PARTS OF THE EXERCISE:
[1] Write out the portion of the Tlatelolco massacre text that starts with "Government Forces Kill" and goes on through "named, 10 unidentified)".
[2] Check each statement against the text on the Tlatelolco massacre and answer yes or no, quoting the words that decide it: (a) About 10,000 students gathered in the plaza. (b) The National Security Archive spent six months researching Mexican national archives. (c) A contemporary CIA report cited 137 wounded.
[3] Carry on the text about the 1968 Tlatelolco massacre past its final sentence.

DOCUMENT SECTION:
::::::::

Government Forces Kill Student Protesters at Tlatelolco
Ten days before the Mexico City Olympics, troops open fire on a demonstration in the Plaza de las Tres Culturas
Quick facts
- Location
- Plaza de las Tres Culturas, Tlatelolco, Mexico City
- Date
- 2 October 1968
- Documented deaths (NSArchive)
- 44 (34 named, 10 unidentified)
- Government apology
- 2024, President Claudia Sheinbaum
What happened
On the evening of 2 October 1968, roughly 10,000 university and high school students gathered in Mexico City's Plaza de las Tres Culturas at Tlatelolco to protest government repression of the student movement, ten days before the city was to host the Summer Olympics. Army, police, and unidentified armed men surrounded the square and opened fire with armored vehicles and heavy weapons; the Mexican government's official account claimed protesters shot first, a version documents made public since 2000 suggest was staged by the government itself. The National Security Archive at George Washington University spent eight months researching Mexican national archives and documented deaths of 44 people, 34 identified by name and 10 unidentified, though a contemporary CIA report cited 24 civilian deaths and 137 wounded, and eyewitness and later estimates have ranged much higher, into the hundreds. In 2024, President Claudia Sheinbaum, whose mother had been dismissed from a university teaching post for denouncing the massacre, issued an official government apology for it.
Why it matters
Tlatelolco remains the starkest example of PRI-era state violence against political dissent, and the persistent uncertainty over the actual death toll, ranging across declassified sources from two dozen to several hundred, reflects a decades-long government effort to suppress the true scale of the killing rather than any genuine ambiguity about whether it happened.

::::::::

[Records drawn from a dataset]
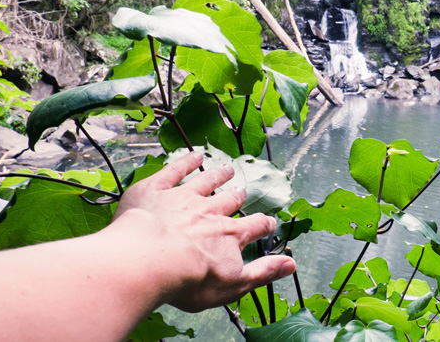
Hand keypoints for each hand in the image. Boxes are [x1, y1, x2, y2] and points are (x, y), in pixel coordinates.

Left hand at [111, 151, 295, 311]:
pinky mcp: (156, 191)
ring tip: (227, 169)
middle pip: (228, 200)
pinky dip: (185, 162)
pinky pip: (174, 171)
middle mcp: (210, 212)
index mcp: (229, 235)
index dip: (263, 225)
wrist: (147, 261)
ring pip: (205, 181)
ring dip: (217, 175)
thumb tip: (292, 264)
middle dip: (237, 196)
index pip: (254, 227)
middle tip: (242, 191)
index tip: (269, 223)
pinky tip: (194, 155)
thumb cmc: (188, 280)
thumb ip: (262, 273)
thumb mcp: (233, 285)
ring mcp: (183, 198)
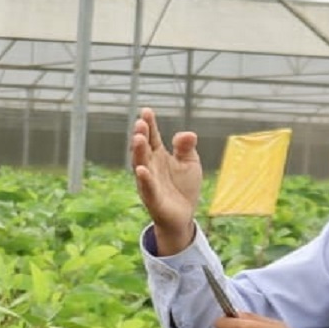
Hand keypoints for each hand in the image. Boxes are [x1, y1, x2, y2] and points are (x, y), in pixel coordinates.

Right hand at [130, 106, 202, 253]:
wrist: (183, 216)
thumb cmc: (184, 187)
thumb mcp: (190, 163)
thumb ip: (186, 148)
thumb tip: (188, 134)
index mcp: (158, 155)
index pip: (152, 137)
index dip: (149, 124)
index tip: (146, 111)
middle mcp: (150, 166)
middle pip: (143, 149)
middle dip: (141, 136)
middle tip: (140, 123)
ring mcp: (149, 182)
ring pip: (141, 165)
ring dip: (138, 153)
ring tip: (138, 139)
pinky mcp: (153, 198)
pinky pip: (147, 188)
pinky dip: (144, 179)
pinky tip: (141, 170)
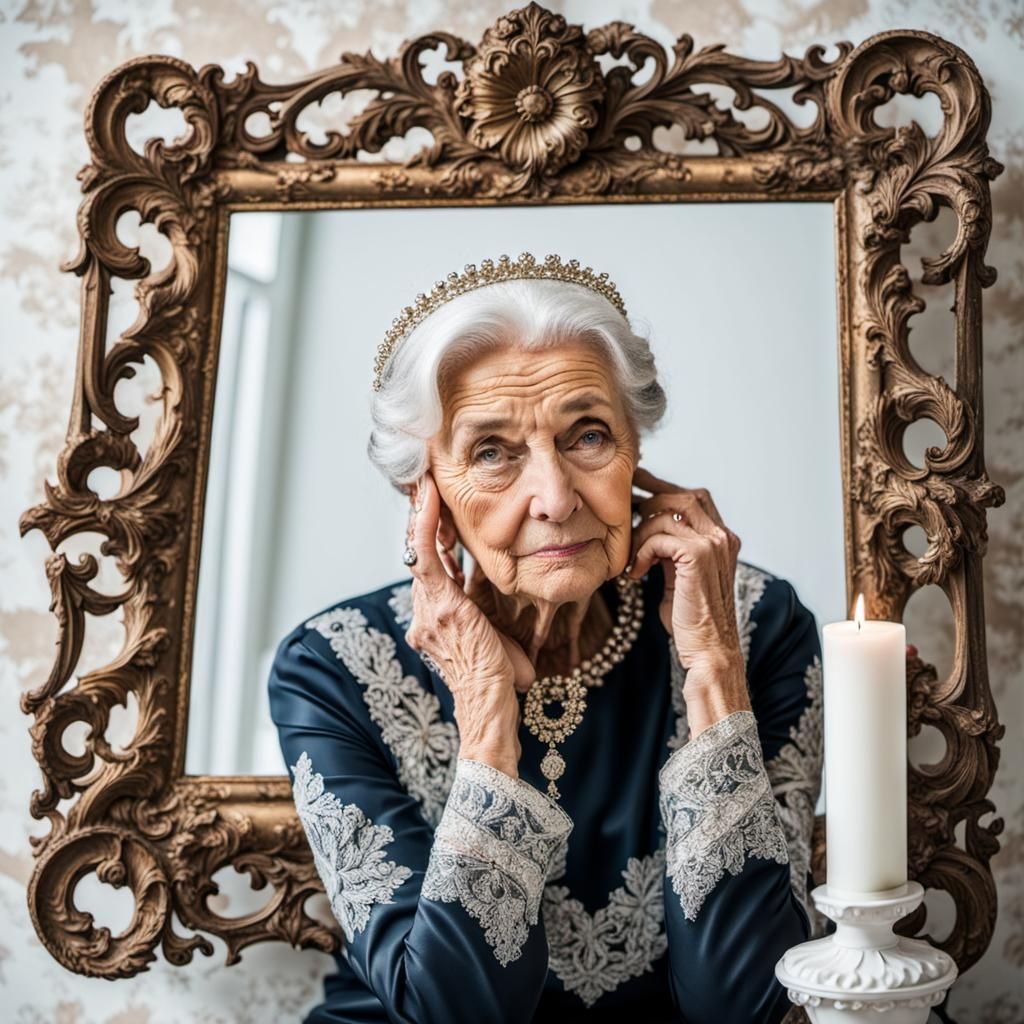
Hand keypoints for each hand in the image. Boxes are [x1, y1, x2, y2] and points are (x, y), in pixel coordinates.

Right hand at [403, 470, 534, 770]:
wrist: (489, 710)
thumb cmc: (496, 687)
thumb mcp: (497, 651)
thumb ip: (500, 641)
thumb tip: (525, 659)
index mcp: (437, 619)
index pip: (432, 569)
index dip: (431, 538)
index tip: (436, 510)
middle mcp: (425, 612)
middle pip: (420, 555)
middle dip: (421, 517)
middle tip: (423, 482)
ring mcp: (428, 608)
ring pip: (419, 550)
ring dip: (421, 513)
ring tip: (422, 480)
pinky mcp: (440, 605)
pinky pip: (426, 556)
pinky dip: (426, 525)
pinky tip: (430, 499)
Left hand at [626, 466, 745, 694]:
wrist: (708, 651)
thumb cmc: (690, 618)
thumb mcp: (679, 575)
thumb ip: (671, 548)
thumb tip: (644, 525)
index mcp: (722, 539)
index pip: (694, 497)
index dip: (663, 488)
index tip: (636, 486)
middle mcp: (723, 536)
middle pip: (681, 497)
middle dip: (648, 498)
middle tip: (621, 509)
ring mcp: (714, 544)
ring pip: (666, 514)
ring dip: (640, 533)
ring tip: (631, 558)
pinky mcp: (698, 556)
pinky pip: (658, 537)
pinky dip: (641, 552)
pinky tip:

::::::::

ANSWERS TO THIS EXERCISE:
[1]
Government Forces Kill Student Protesters at Tlatelolco
Ten days before the Mexico City Olympics, troops open fire on a demonstration in the Plaza de las Tres Culturas
Quick facts
- Location
- Plaza de las Tres Culturas, Tlatelolco, Mexico City
- Date
- 2 October 1968
- Documented deaths (NSArchive)
- 44 (34 named, 10 unidentified)

[2]
(a) Yes: "roughly 10,000 university and high school students gathered in Mexico City's Plaza de las Tres Culturas at Tlatelolco"
(b) No: "spent eight months researching Mexican national archives"
(c) Yes: "a contemporary CIA report cited 24 civilian deaths and 137 wounded"

[3]
How we know
The National Security Archive's declassified U.S. government documents, obtained through Freedom of Information Act requests and archival research inside Mexico, provide the most systematic documentation available, though the archive itself notes its sources, press accounts, intelligence officers, and Mexican officials, produced conflicting figures because no independent eyewitness accounting was possible at the time.
Sources
- National Security Archive, The George Washington University. Tlatelolco Massacre, 1968 · Reputable sourcensarchive.gwu.edu · The domain "nsarchive.gwu.edu" is on our Reputable source registry. · Link is live and its text matches the event's key terms (Jul 2026)
- National Security Archive, The George Washington University. The Tlatelolco Massacre (declassified document briefing book) · Reputable sourcensarchive2.gwu.edu · The domain "nsarchive2.gwu.edu" is on our Reputable source registry. · Link is live and its text matches the event's key terms (Jul 2026)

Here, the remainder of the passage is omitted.